Non appena è trapelata la notizia che sarebbe stata Lupita Nyong'o a darle vita nel film di Nolan, il dibattito online è esploso. Una parte del pubblico ritiene che, per ragioni storiche e culturali, il ruolo avrebbe dovuto essere affidato a un'altra attrice. C'è chi ha definito la scelta apertamente scandalosa. Altri, invece, sostengono che per un racconto mitologico il talento dell'attrice e la visione del regista contino più di qualsiasi corrispondenza etnica.

Lupita Nyong'o: "È un mito, non un documento storico"

In un'intervista rilasciata a Elle, Lupita Nyong'o ha chiarito la sua posizione senza mezzi termini: sostiene pienamente la visione di Christopher Nolan e non ha intenzione di stare sulla difensiva.

Secondo l'attrice, l'Odissea è una storia che attraversa mondi e culture diverse, ed è quindi naturale che il cast rifletta questa pluralità. Il mito appartiene a tutti, non a una singola tradizione.

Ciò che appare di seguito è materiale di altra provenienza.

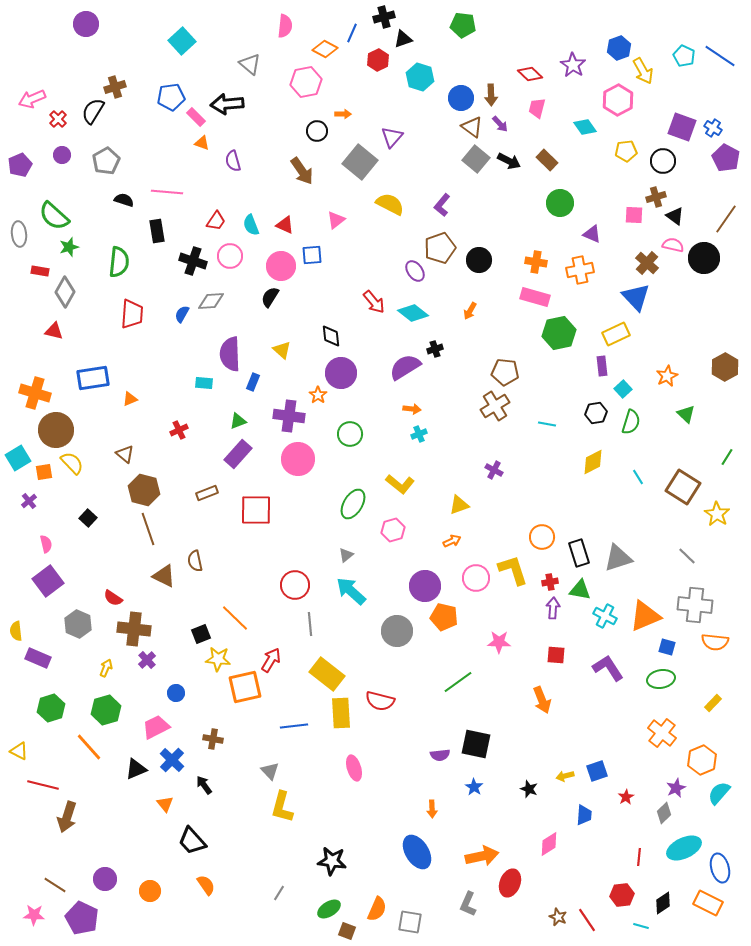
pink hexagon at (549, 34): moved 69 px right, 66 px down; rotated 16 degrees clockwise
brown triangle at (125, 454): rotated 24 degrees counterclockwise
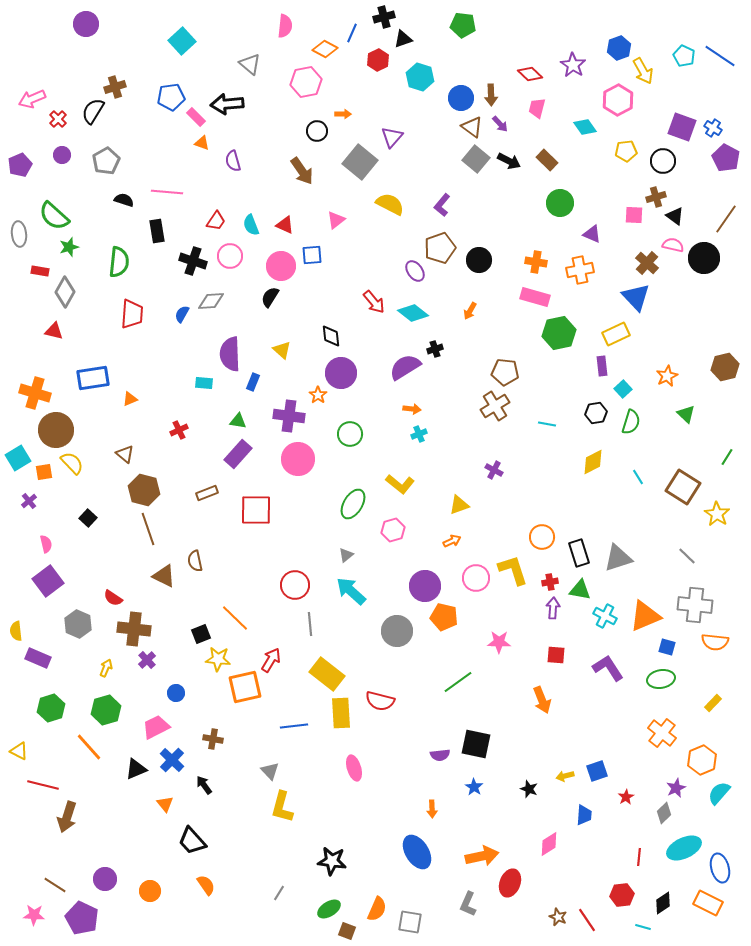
brown hexagon at (725, 367): rotated 16 degrees clockwise
green triangle at (238, 421): rotated 30 degrees clockwise
cyan line at (641, 926): moved 2 px right, 1 px down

Nyong'o ha anche aggiunto che non intende rispondere a ogni critica: le polemiche esisteranno comunque, le accetti o meno. Ciò che conta, per lei, è la portata e il significato del progetto — un'opera che da millenni continua a ispirare nuove interpretazioni in ogni angolo del mondo.

Anche Elon Musk è entrato nella polemica

Come riportato da Variety, tra le voci più rumorose del dibattito c'è quella di Elon Musk, che ha criticato più volte la decisione di Nolan sulla sua piattaforma X.

Il miliardario ha sostenuto che affidare il ruolo di un'icona della letteratura europea classica a un'attrice che non corrisponde alle descrizioni tradizionali sia problematico. In alcuni post ha spinto la critica ancora oltre, arrivando ad affermare che Nolan stia violando il patrimonio culturale greco.

Il regista, per ora, non ha risposto pubblicamente.

Nolan e l'arte di rileggere i classici

Non è la prima volta che Christopher Nolan affronta materiale già noto con uno sguardo del tutto personale. Il regista di Oppenheimer, Inception, Interstellar e Dunkirk ha sempre dimostrato di saper prendere storie familiari e restituirle al pubblico in una forma nuova e sorprendente.

Con l'Odissea, la domanda che emerge è più ampia: fino a dove può spingersi la libertà artistica quando si tratta di figure mitologiche o storiche? Negli ultimi anni, numerose produzioni hollywoodiane hanno dovuto fare i conti con dibattiti simili. Il caso di questo film non è isolato, ma è certamente uno dei più accesi.

Lupita Nyong'o in un doppio ruolo inedito

C'è un dettaglio che ha sorpreso ulteriormente il pubblico: Lupita Nyong'o non interpreterà solo Elena. L'attrice avrà anche un secondo ruolo nel film, quello di Clitennestra, sorella di Elena.

Questa scelta di doppio casting suggerisce che Nolan voglia dare un peso narrativo tutto nuovo alle figure femminili del mito, allontanandosi dalle interpretazioni più tradizionali e mettendo le donne al centro della storia in modo inedito.

Un cast stellare per il film dell'anno

L'Odissea si preannuncia già come uno degli eventi cinematografici più attesi. Nel cast figurano nomi come Matt Damon, Tom Holland, Anne Hathaway, Zendaya e Charlize Theron: una parata di star di raro livello.

L'attesa è enorme, e la polemica sul casting non ha fatto altro che tenere il film sotto i riflettori settimane e mesi prima del debutto. Una cosa sembra già certa: il nuovo film di Christopher Nolan è diventato un fenomeno culturale ancora prima di uscire in sala.

La domanda che resta aperta

In fondo, il dibattito va ben oltre una singola scelta di casting. Riguarda il modo in cui il pubblico contemporaneo si rapporta alle storie classiche e quanto sia legittimo — e necessario — reinventarle nel XXI secolo. Una conversazione che, con o senza l'Odissea di Nolan, non si fermerà presto.